與さん:ベルリンを訪れた時期が、たまたまプライド月間だったんです。僕はそこで初めてプライド・パレードに参加したのですが、街中がお祭りムードでビックリ。小さい子どもからおじいさん、おばあさんまで、セクシャリティを問わずに多くの人が参加していました。それぞれレインボーカラーのアイテムを身につけて、ダンスをしたりお酒を飲んだり大盛り上がり。その場に居合わせるだけで、すごく元気をもらいました。
LAでも大規模なプライド・パレードを開催しているのですが、住んでいた当時は自分のセクシャリティを隠していたから、参加する気になれず。タイミングが合えば、またどこかで参加してみたいです。
――“同じ立場の人には、一人でもいいから信頼できる人を見つける旅に出てほしい。「この人になら言える」と思える人が、きっと世界にはたくさんいるはずだから。本当はそんなことをしなくていい世の中になってほしいけど、まだそうではない。”というエッセイの一節が、深く心に残りました。與さんにとって、すべての人にとって生きやすい世の中は、どのようなものでしょうか?

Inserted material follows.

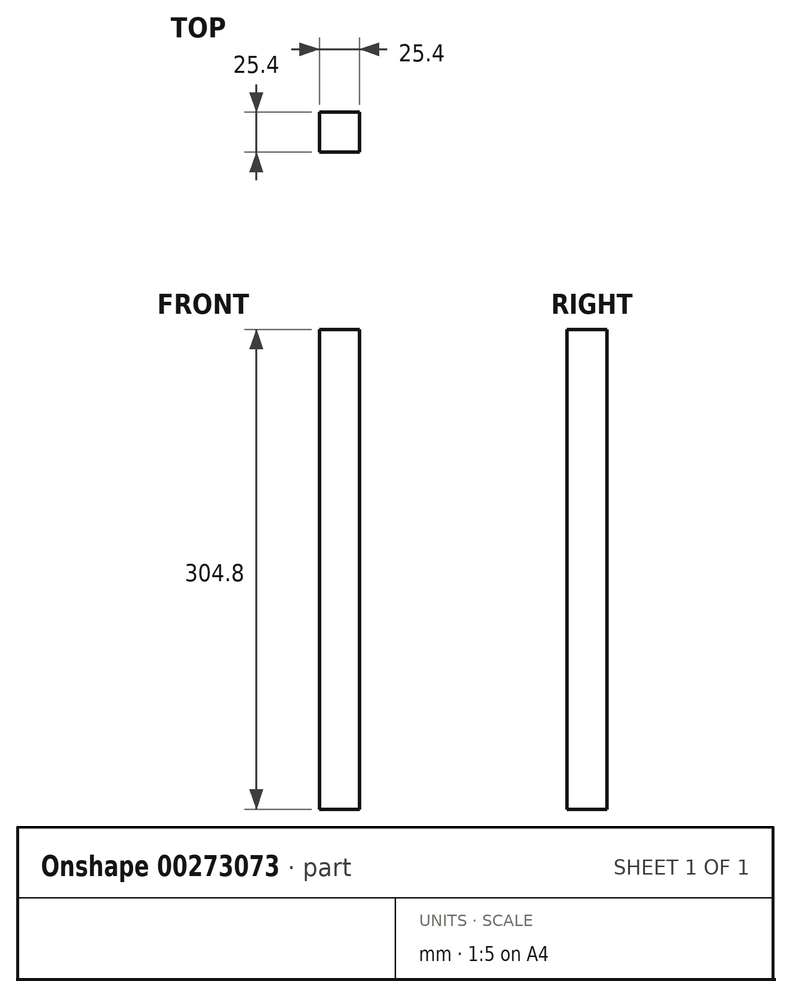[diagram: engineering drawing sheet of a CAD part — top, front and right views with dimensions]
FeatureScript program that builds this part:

與さん:僕にとっての理想は、誰にもジャッジされず、それぞれが自分らしく生きられる社会。例えばLGBTQ+の人々が自分のセクシャリティをカミングアウトしたときに、「そうなんだ! だから何?」と返されるくらい、ノーマライズされたらいいなと思っています。
僕たちは特別扱いされたい気持ちは一切なくて、ストレートの人たちが生きるように生きたい。ただ、それだけなんです。そういう社会が実現するためには、僕がしたように、多くの人が声を上げていかなければいけないのが現状。あらゆる職業や立場の人が、ありのままの自分を表現することによって、理想の社会に近づけると信じています。

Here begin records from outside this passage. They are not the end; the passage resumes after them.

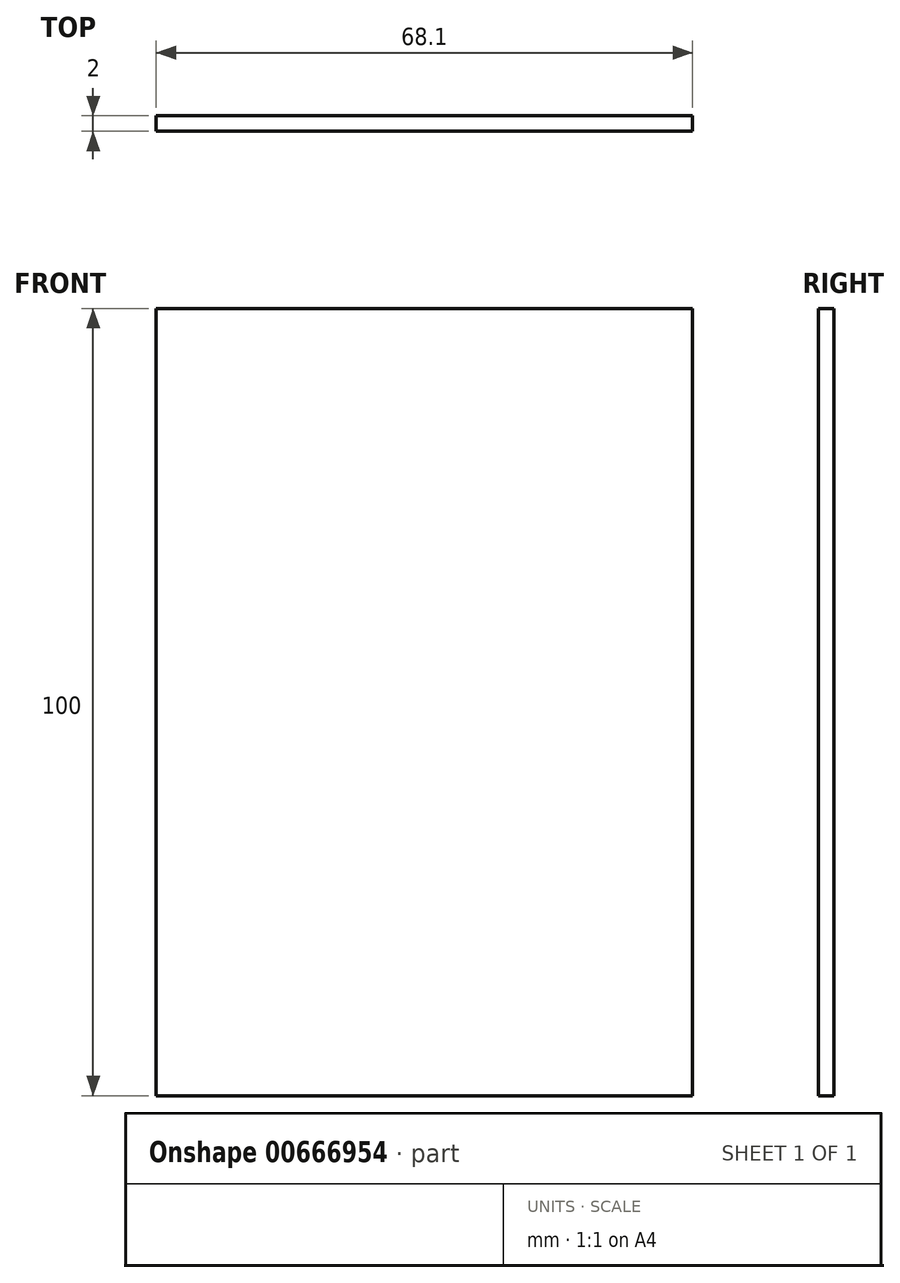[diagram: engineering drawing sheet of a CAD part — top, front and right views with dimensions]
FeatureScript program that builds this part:
annotation { "Feature Type Name" : "Feature", "Feature Type Description" : "" }
export const myFeature = defineFeature(function(context is Context, id is Id, definition is map)
    precondition{}
    {
        {
            var Q0;
            Q0=qCreatedBy(makeId("Front.planeOp"),FACE);
            var sketch = newSketch(context, id + "F0", { "sketchPlane" : qUnion([Q0])});
            skLineSegment(sketch, "E0", {"start": v(0, 0) * mm, "end": v(68.1, 0) * mm});
            skLineSegment(sketch, "E1", {"start": v(0, 0) * mm, "end": v(0, 100) * mm});
            skLineSegment(sketch, "E2", {"start": v(68.1, 0) * mm, "end": v(68.1, 100) * mm});
            skLineSegment(sketch, "E3", {"start": v(0, 100) * mm, "end": v(68.1, 100) * mm});
            skSolve(sketch);
        }
        {
            var Q0;
            Q0=makeQuery(id+"F0.imprint","IMPRINT",FACE,{"disambiguationData":[TD([[makeQuery(id+"F0.imprint","IMPRINT",EDGE,{"derivedFrom":sQuery(id+"F0.wireOp",EDGE,"E0")}),1.0]])]});
            extrude(context, id + "F1", {"entities" : qUnion([Q0]), "depth" : 2 * mm, "offsetDistance" : 25 * mm});
        }
    });
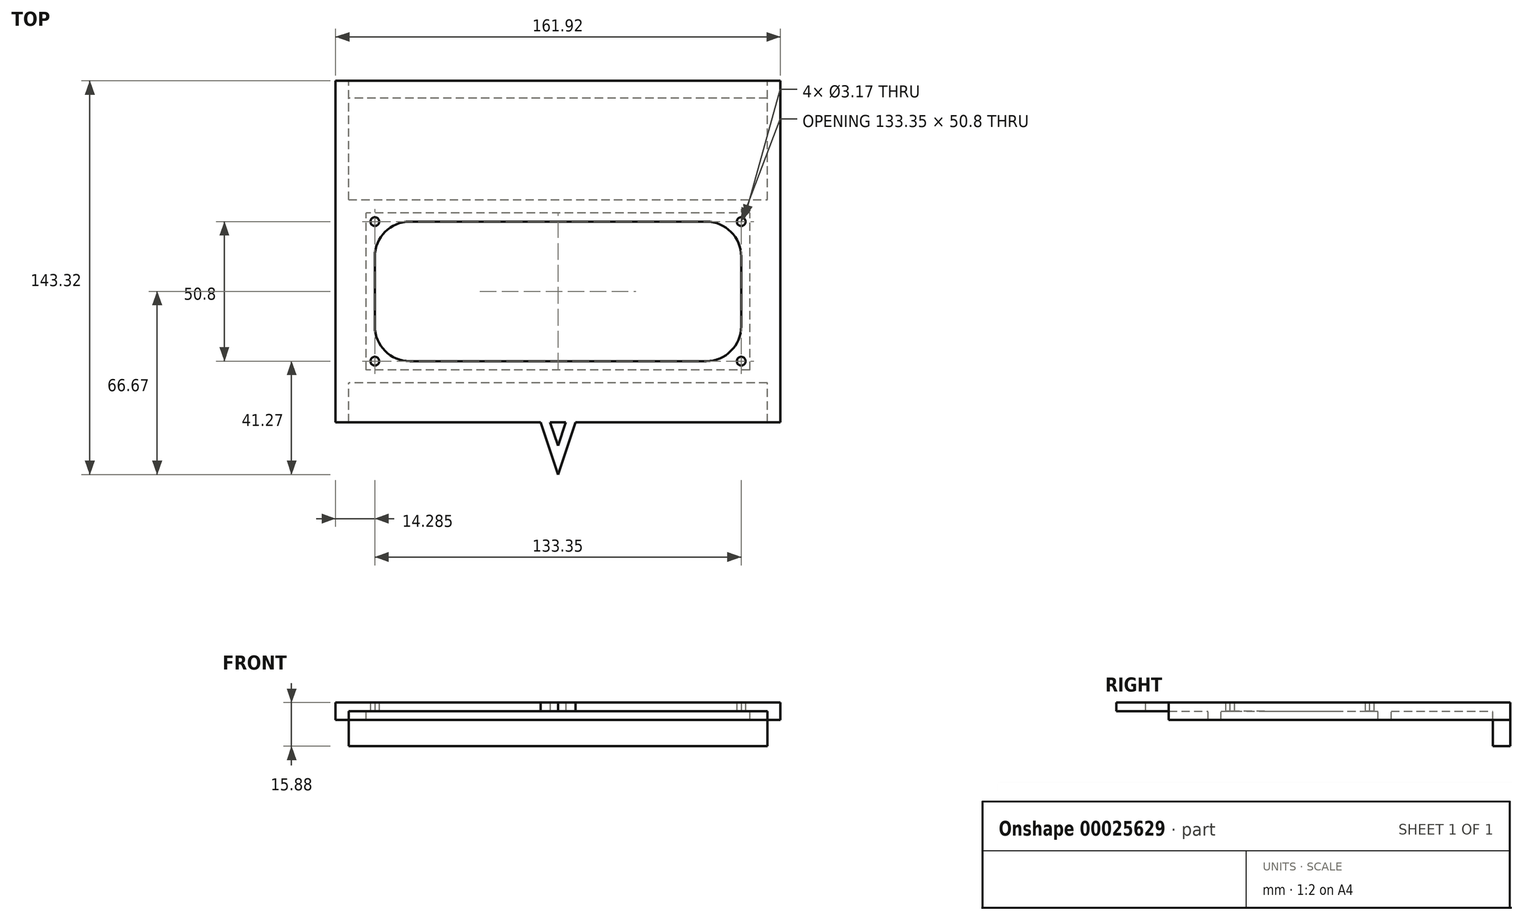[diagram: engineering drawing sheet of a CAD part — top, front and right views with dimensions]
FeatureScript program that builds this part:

──みんなが自分らしく生きられる社会をかなえるために、私たち一人ひとりが日頃から意識できることはありますか?
與さん:今でも「初めてゲイの方にお会いしました」と言われることが結構あるんですけど、きっとそれは、まわりにいるLGBTQ+の人がカミングアウトできていないだけ。ストレートの人は、「自分の職場や交友関係にはいないから関係ない」ではなくて、「もしかしたら、いるかもしれない」と考えながら生活してみると、例えば恋愛の話をするときに、恋愛対象を異性だと決めつけるような発言をしなくなるはず。一人一人の意識が変われば、社会を変える大きなパワーになると思います!